BEGIN GIVEN INFORMATION

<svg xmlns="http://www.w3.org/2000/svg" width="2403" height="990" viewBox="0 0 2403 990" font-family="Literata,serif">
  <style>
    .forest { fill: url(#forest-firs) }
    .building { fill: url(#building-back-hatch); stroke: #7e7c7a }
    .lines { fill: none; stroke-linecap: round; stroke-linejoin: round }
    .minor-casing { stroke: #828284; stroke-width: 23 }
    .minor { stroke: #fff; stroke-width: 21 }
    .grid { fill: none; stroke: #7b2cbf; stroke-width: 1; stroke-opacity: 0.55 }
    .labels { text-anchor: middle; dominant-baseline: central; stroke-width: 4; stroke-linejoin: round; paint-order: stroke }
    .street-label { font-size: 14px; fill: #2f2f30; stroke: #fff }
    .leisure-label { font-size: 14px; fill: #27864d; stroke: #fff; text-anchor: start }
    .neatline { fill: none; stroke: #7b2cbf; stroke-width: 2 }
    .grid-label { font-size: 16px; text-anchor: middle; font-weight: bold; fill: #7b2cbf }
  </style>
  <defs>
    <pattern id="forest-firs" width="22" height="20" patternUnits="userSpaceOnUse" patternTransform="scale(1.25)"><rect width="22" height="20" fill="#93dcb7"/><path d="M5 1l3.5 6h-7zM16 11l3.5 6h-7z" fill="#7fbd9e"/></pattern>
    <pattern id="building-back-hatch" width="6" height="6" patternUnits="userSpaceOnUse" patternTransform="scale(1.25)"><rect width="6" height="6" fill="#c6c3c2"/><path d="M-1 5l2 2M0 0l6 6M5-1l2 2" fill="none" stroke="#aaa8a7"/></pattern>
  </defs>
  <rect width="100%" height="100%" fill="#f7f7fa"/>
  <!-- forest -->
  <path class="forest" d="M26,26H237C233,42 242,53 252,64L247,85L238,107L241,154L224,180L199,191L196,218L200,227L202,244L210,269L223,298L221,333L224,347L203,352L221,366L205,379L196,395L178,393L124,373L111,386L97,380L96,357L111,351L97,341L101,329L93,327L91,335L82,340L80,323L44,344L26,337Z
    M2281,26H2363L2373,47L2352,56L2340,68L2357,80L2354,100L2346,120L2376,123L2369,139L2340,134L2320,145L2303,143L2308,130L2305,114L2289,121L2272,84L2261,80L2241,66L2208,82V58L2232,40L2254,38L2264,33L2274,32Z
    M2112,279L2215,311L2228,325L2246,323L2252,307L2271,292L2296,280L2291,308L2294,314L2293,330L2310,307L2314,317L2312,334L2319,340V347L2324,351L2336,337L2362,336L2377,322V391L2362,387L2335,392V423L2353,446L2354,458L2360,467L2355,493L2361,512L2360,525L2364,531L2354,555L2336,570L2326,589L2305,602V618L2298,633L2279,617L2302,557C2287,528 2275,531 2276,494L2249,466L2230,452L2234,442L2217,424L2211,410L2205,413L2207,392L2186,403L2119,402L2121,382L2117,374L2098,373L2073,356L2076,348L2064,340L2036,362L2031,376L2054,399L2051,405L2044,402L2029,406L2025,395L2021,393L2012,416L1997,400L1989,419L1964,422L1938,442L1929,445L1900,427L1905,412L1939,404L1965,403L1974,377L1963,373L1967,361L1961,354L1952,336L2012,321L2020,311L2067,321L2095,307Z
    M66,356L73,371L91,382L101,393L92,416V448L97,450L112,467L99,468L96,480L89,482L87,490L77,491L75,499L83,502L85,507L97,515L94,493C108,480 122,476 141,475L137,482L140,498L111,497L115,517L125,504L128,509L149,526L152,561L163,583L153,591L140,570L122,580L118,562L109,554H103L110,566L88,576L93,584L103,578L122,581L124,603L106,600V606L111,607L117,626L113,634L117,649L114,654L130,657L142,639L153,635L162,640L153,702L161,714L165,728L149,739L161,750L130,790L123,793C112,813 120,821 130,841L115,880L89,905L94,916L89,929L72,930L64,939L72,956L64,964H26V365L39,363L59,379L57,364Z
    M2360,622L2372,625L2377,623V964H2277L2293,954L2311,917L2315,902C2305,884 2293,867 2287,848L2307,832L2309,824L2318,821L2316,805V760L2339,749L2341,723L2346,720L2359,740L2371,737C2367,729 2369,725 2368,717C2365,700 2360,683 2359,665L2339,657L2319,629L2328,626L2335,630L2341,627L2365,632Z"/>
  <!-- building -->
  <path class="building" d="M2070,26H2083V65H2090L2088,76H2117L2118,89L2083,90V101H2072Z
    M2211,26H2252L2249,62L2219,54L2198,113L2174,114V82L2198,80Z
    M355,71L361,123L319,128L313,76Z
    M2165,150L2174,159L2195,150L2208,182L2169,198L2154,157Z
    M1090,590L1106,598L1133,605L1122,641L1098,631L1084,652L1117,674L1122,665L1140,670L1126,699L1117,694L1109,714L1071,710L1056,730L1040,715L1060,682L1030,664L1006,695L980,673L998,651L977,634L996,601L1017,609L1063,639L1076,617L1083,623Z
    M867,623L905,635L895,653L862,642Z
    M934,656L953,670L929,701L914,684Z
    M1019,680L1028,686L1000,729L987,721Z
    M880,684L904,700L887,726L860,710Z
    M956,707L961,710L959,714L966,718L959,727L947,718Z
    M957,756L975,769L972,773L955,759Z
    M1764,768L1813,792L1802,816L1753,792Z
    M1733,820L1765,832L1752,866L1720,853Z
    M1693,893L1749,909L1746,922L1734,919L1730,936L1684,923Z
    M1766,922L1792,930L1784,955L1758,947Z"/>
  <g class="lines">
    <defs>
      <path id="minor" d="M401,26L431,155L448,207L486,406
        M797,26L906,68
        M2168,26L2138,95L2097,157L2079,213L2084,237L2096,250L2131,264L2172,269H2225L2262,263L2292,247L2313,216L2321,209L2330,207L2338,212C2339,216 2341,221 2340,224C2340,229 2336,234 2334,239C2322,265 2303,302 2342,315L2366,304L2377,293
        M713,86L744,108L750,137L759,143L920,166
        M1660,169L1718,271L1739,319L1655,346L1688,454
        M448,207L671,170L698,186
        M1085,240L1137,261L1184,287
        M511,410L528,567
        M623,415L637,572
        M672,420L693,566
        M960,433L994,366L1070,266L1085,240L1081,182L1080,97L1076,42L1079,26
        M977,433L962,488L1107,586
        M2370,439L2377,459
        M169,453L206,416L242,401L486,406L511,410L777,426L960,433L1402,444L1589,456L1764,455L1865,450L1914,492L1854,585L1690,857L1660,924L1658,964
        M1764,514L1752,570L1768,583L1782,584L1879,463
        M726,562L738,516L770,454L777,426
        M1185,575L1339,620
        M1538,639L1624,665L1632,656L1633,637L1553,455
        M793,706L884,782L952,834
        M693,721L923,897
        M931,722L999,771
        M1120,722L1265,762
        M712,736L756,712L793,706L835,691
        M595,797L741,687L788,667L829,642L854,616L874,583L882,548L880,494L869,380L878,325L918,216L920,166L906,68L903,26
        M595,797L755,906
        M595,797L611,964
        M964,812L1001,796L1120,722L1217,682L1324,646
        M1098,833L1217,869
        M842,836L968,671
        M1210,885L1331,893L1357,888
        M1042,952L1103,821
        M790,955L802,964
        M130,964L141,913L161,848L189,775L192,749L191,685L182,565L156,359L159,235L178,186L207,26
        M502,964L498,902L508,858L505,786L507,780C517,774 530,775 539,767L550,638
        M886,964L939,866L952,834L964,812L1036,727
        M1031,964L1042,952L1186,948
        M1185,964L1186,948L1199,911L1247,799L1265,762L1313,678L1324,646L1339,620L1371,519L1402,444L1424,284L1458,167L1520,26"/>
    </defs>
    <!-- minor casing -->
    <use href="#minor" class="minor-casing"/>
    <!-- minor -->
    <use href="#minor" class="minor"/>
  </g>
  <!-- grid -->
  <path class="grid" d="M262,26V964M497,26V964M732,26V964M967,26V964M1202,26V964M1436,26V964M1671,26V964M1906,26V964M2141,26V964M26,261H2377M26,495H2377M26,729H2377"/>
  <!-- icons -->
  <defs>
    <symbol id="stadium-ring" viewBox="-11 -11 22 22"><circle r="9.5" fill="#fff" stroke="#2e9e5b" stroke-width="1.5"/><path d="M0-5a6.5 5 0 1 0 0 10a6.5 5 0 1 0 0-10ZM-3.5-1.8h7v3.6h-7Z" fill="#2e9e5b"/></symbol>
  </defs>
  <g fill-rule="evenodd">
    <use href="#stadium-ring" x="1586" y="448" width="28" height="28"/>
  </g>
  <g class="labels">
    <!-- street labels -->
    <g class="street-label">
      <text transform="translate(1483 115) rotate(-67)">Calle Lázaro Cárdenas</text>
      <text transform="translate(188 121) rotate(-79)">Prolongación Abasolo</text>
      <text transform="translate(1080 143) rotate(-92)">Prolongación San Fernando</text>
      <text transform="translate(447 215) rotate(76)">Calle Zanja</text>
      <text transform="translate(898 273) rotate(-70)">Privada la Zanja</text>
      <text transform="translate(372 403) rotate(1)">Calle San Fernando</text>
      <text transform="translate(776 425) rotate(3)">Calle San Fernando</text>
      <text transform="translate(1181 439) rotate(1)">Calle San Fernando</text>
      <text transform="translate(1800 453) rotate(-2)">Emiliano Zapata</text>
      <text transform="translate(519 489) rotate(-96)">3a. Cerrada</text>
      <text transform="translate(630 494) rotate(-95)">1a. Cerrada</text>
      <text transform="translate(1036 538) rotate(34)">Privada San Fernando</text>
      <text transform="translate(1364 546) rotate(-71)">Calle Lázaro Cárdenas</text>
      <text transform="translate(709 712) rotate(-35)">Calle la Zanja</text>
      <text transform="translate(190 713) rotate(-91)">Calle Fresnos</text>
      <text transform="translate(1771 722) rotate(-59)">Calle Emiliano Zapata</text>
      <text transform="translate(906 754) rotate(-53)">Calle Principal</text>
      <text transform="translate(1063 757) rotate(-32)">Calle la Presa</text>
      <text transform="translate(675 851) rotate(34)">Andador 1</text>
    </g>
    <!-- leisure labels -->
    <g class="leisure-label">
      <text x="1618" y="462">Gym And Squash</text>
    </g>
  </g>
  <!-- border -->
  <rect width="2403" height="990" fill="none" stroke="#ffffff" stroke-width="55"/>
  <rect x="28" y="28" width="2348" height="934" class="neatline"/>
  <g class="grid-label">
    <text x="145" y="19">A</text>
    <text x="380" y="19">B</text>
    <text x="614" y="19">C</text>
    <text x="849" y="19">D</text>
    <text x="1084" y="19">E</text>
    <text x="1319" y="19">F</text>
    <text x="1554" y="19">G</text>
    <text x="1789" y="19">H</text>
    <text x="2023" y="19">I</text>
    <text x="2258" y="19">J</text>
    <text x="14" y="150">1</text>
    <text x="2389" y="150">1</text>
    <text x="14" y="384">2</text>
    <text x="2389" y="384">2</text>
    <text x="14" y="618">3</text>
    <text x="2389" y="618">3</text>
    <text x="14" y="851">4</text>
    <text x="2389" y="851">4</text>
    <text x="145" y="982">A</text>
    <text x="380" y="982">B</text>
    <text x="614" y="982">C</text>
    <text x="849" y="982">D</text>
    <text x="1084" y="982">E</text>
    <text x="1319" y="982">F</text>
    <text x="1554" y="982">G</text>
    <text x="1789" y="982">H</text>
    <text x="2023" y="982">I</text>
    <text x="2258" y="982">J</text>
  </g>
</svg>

END GIVEN INFORMATION

TO DO
Report every line of the records that contains the word "lines".

REPLY
    .lines { fill: none; stroke-linecap: round; stroke-linejoin: round }
  <g class="lines">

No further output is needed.